Travail demandé =
• 1. Dans l'article sur le traitement des litiges en matière sportive, quel est désormais le délai pour saisir le CNOSF ?
• 2. Poursuivez l'article sur le traitement des litiges en matière sportive à partir de sa dernière phrase.

Extrait de page =
++++++++++
Actions sur le document

Pas de réforme du traitement des litiges en matière sportive mais des ajustements techniques

K.Pratique | Chroniques juridiques du cabinet KGA Avocats - Eve Derouesne, 19/06/2015

Par le décret n° 2015 – 651 du 10 juin 2015 relatif au traitement des litiges en matière sportive publié au journal officiel du 12 juin 2015, applicable aux décisions prises à compter du 15 juin 2015, l’État procède à une amélioration du traitement de ces litiges un peu atypiques
Par amélioration, il faut entendre simplification et légère accélération du processus pré-contentieux et contentieux.


Quelles sont les modifications en cause ?

Une modification de tous les délais attachés à cette phase pré contentieux.
En effet, en matière sportive, il existe une procédure de recours préalable obligatoire administratif original devant le comité national olympique du sport français (CNOSF).

Celle-ci remplit une fonction de filtre utile et efficace.

Pour autant, lorsque cette phase obligatoire de conciliation n’aboutit pas, elle a pu être perçue comme contribuant à l’allongement des délais avant obtention d’une décision de justice.

A notre sens, cet allongement est surtout dû au fait que la saisine du CNOSF ne dispense pas et donc se cumule avec la phase de recours interne obligatoire devant les fédérations concernées (CE 26 juillet 2011, Ligue Corse de Football, n° 341199).

Quoiqu’il en soit, la modification des délais amont et aval pouvait utilement être regardée.

Ainsi, le décret concentre le temps de cette phase préalable en réduisant :

- tout d’abord, le délai imparti pour saisir le CNOSF (15 jours au lieu de deux mois auparavant). En effet, jusqu’à cette date, le délai de recours pour saisir le CNOSF était calé sur le délai de recours de droit commun pour saisir le juge administratif – article R. 141-15 code du sport) ;

- ensuite, le délai pour s’opposer à la mesure de conciliation (15 jours au lieu de un mois -– article R. 141-23 code du sport) ;

- enfin, le délai de recours contentieux lequel est porté à un mois au lieu du délai de droit commun deux mois (nouvel article R. 141-9-1 code du sport).

A noter également, pour être exhaustif, une mesure tendant à la modernisation des procédures de notification et de saisine devant le CNOSF puisque dorénavant la demande de conciliation de même que la décision d’opposition à la mesure de conciliation pourra également intervenir par télécopie ou courrier électronique avec demande d’avis de réception.
++++++++++
Données présentées =
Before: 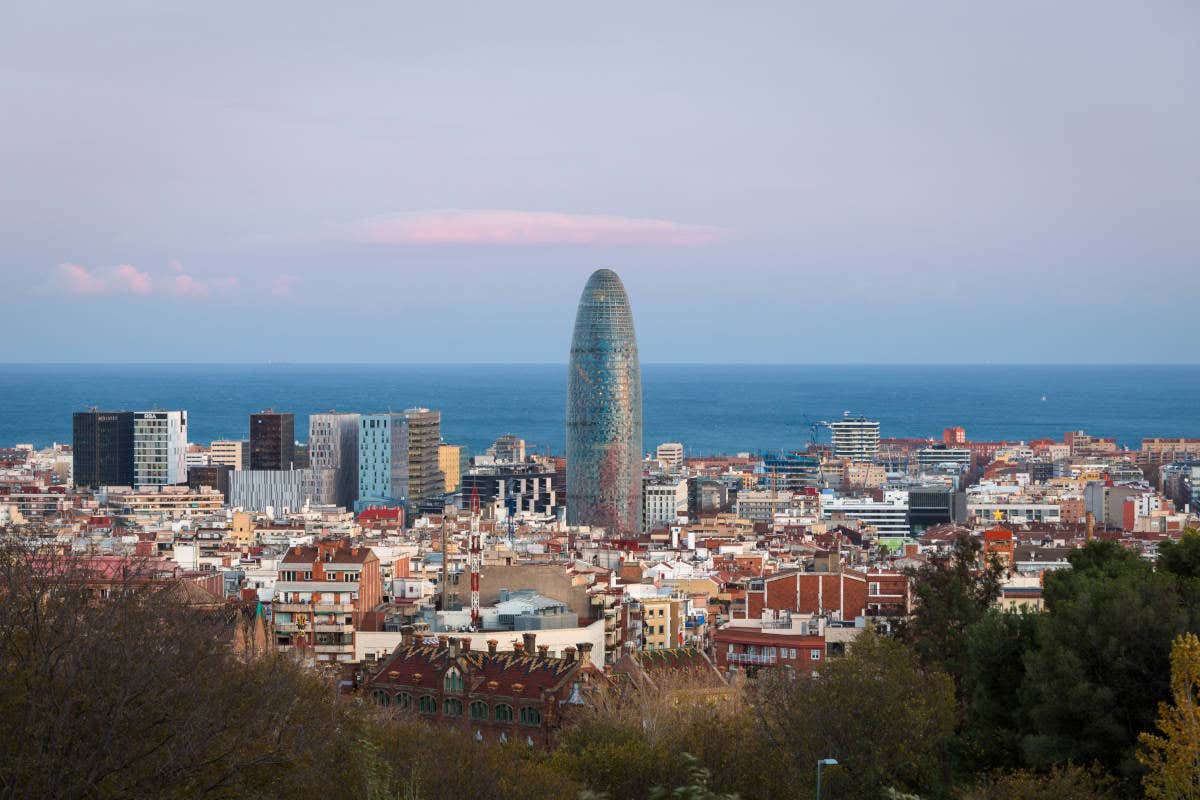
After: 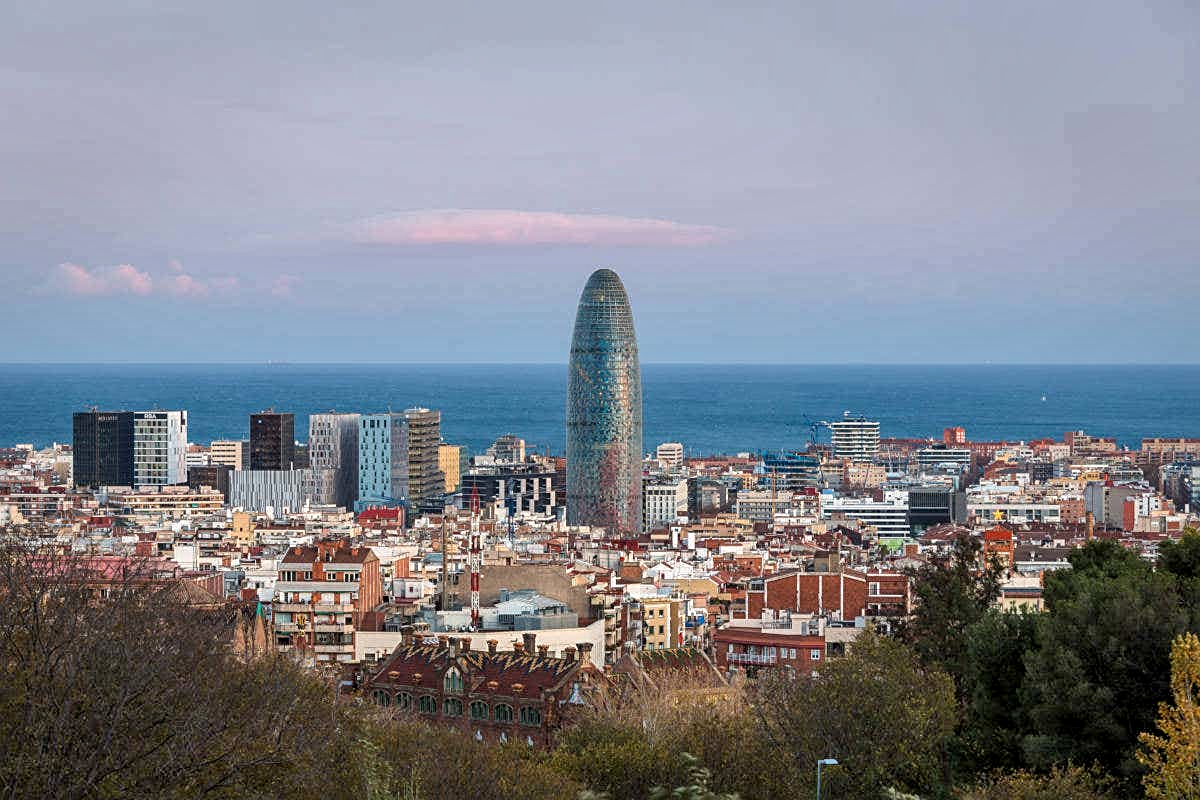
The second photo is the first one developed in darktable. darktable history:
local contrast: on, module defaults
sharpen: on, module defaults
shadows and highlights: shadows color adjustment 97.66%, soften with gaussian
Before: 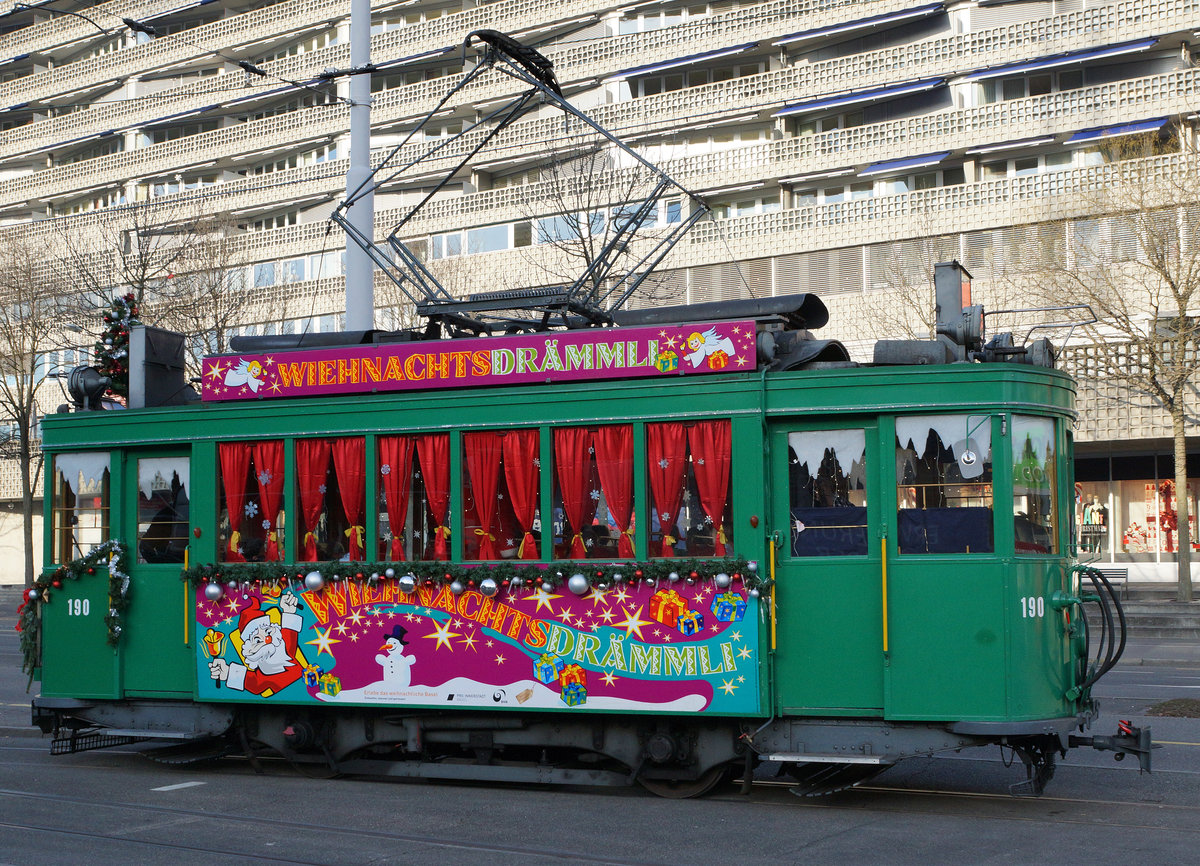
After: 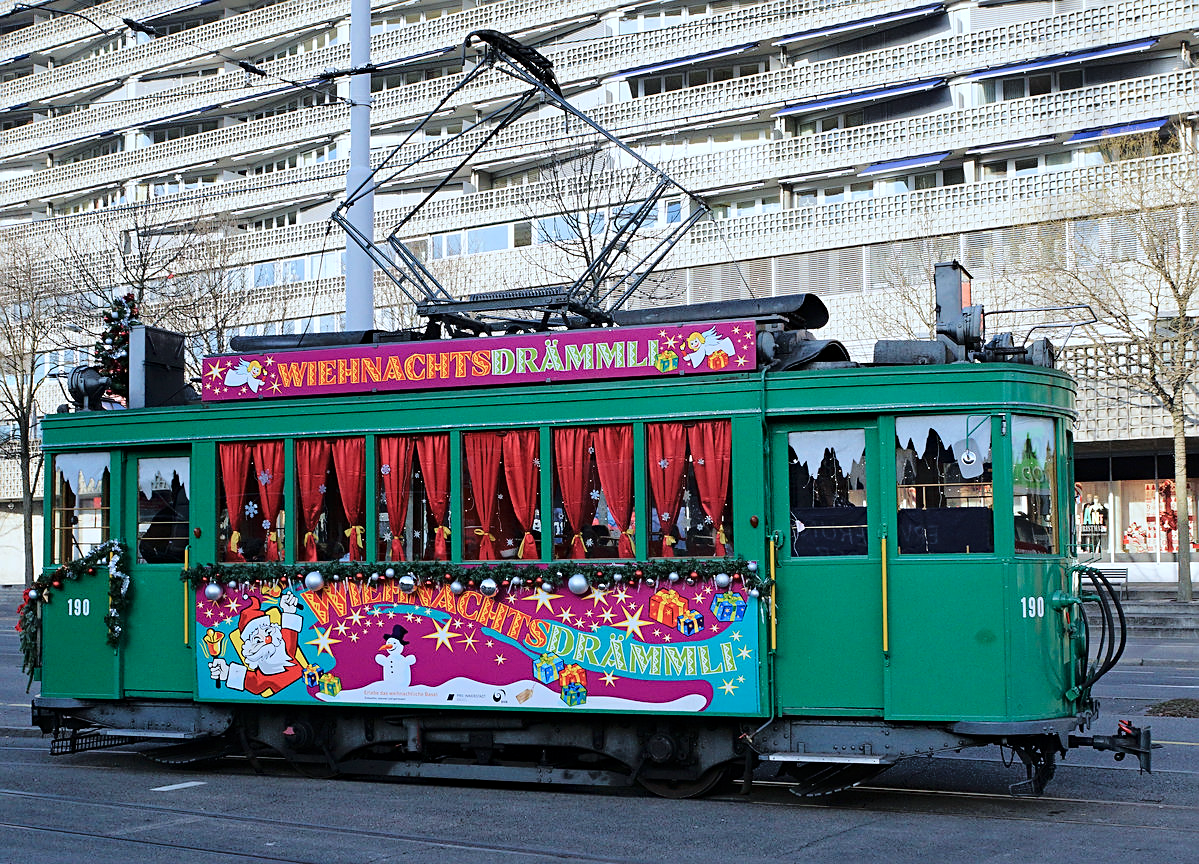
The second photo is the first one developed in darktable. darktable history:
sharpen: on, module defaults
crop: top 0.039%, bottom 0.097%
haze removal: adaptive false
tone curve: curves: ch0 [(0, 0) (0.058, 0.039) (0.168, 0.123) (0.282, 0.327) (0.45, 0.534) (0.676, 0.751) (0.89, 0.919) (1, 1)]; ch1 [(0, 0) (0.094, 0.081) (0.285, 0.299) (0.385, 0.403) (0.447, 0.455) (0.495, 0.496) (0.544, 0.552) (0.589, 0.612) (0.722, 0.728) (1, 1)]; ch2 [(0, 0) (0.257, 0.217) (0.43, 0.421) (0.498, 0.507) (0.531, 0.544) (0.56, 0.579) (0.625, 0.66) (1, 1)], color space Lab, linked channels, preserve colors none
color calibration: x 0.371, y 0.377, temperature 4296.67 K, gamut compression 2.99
++++++++++
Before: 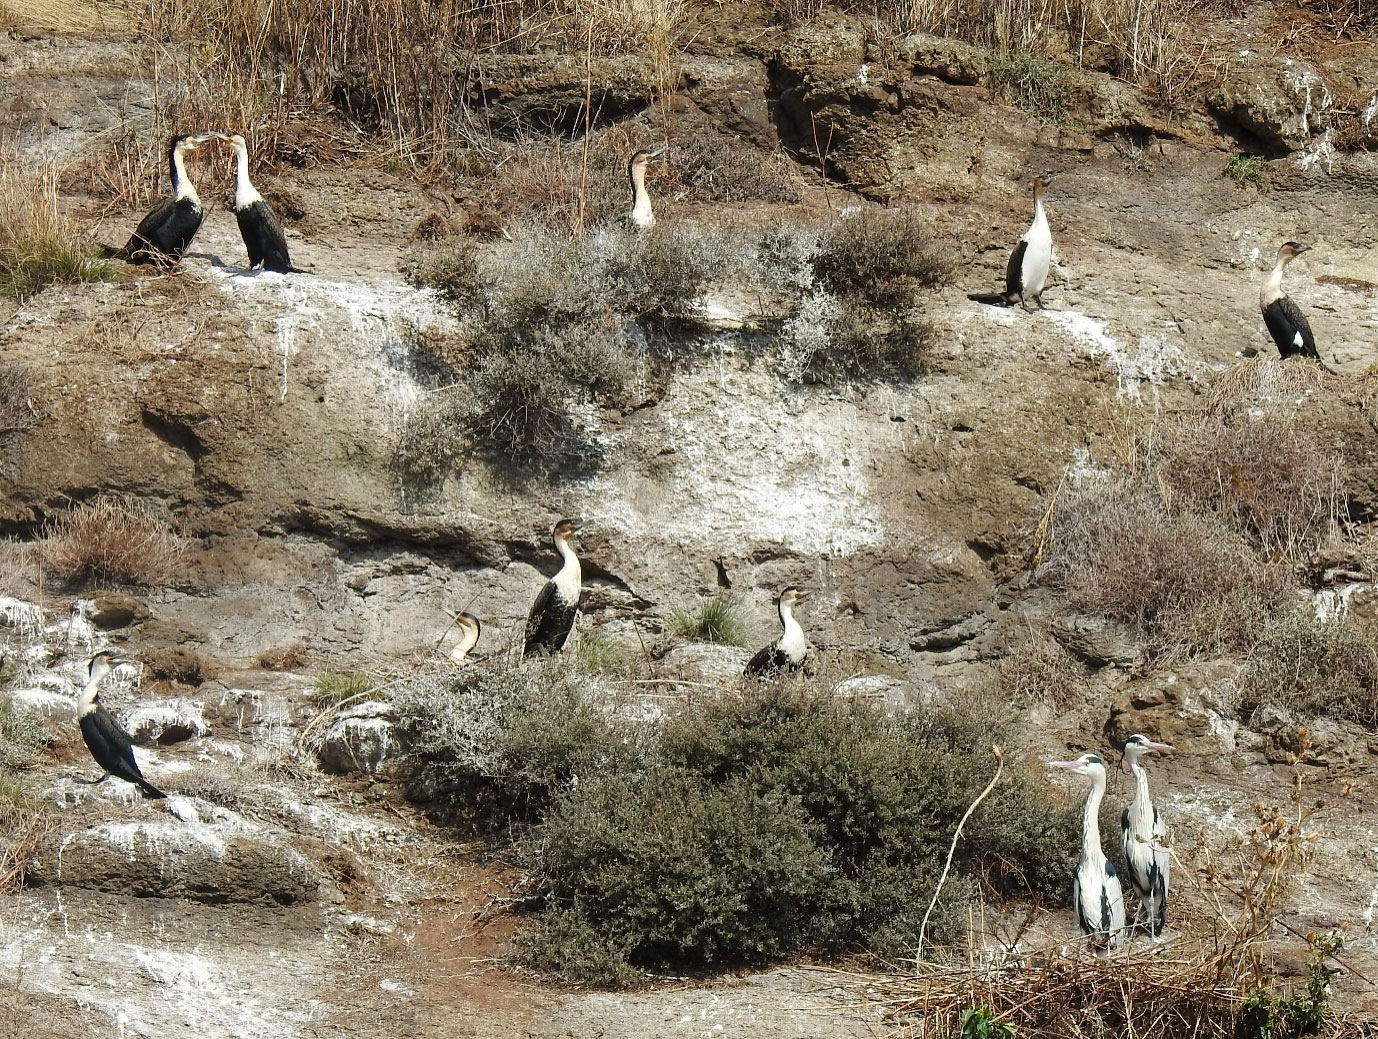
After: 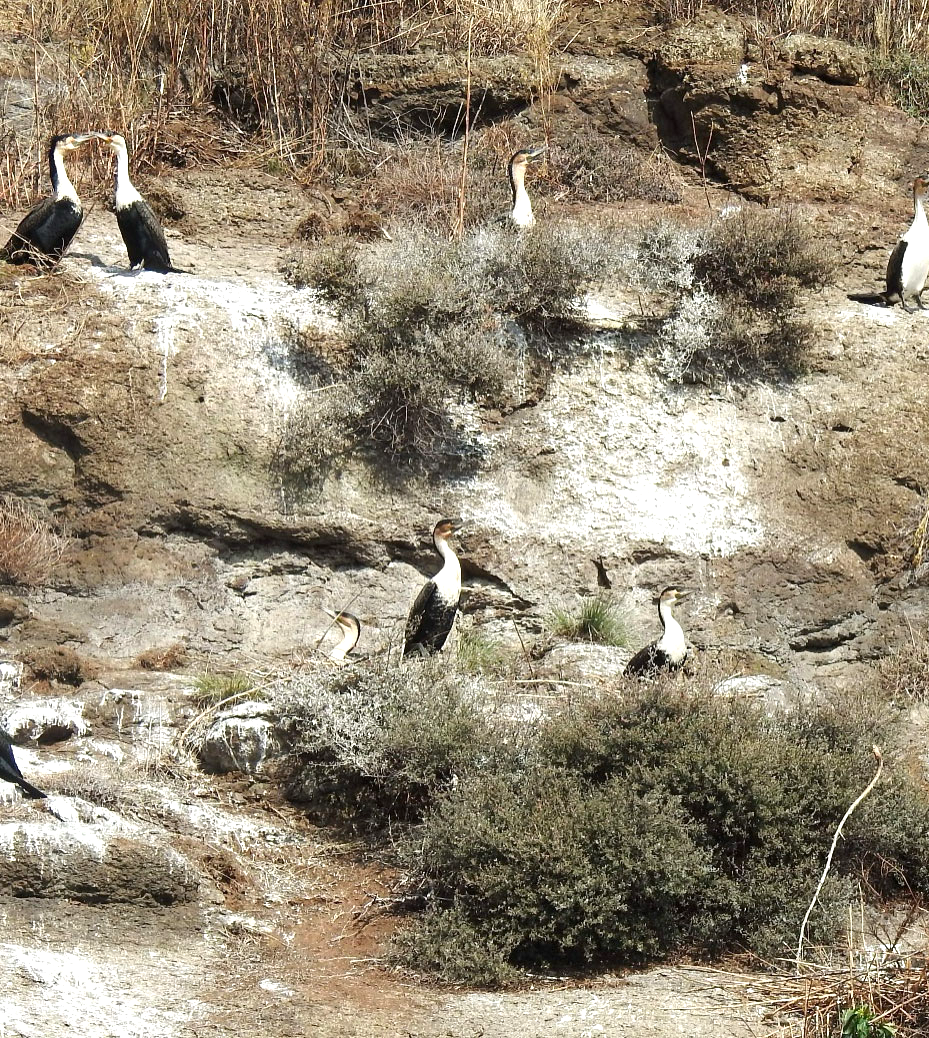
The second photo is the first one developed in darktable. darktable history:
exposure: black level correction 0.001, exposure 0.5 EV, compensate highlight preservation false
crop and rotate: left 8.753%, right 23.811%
++++++++++
Résultats finaux =
• 1. 15 jours, au lieu de deux mois auparavant.

• 2.
Une spécialisation de fait des juridictions administratives
En matière sportive, il existait une particularité quant à la détermination de la compétence territoriale de la juridiction administrative. En effet, en application de l’article R. 312-17 du code de justice administrative et 131-2 du code du sport, c’était le siège du requérant qui déterminait le tribunal administratif compétent.

En revenant à la compétence territoriale de droit commun, à savoir le siège de l’auteur de la décision, il est procédé à une spécialisation de fait de certains tribunaux administratifs qui vont voir se concentrer sur eux les litiges en matière sportive. C’est en particulier le cas pour le tribunal administratif de Paris puisqu’il sera amené à juger toutes les décisions en matière de football lorsqu’elles relèveront de la compétence du tribunal administratif et non du Conseil d’État.


L’on notera que cette entrée en vigueur intervient en fin de saison sportive, c’est-à-dire à point nommé pour être mis en œuvre lors des contestations – et il en a toujours – de fin de championnats et de début de championnats.

Ces mesures ne surprendront pas les professionnels du secteur puisque le ministère avait communiqué sur celles-ci dès la fin d’année 2014 (notamment lors du colloque organisé par KGA AVOCATS Rencontres sportives sur terrain juridique : la conciliation devant le CNOSF quel futur ? 4 décembre 2014).

Si ces mesures font consensus, l’on peut néanmoins regretter qu’une réforme plus ambitieuse n’ait pas été tentée afin d’assurer une meilleure articulation entre les recours administratifs préalables obligatoires et les recours internes aux fédérations et aux ligues, une concentration de la phase précontentieuse (le précédent de l’été dernier de Luzenac illustre comment un même club peut se retrouver plusieurs fois pour une même affaire devant le CNOSF) ou encore pour basculer de la conciliation vers des mesures décisoires.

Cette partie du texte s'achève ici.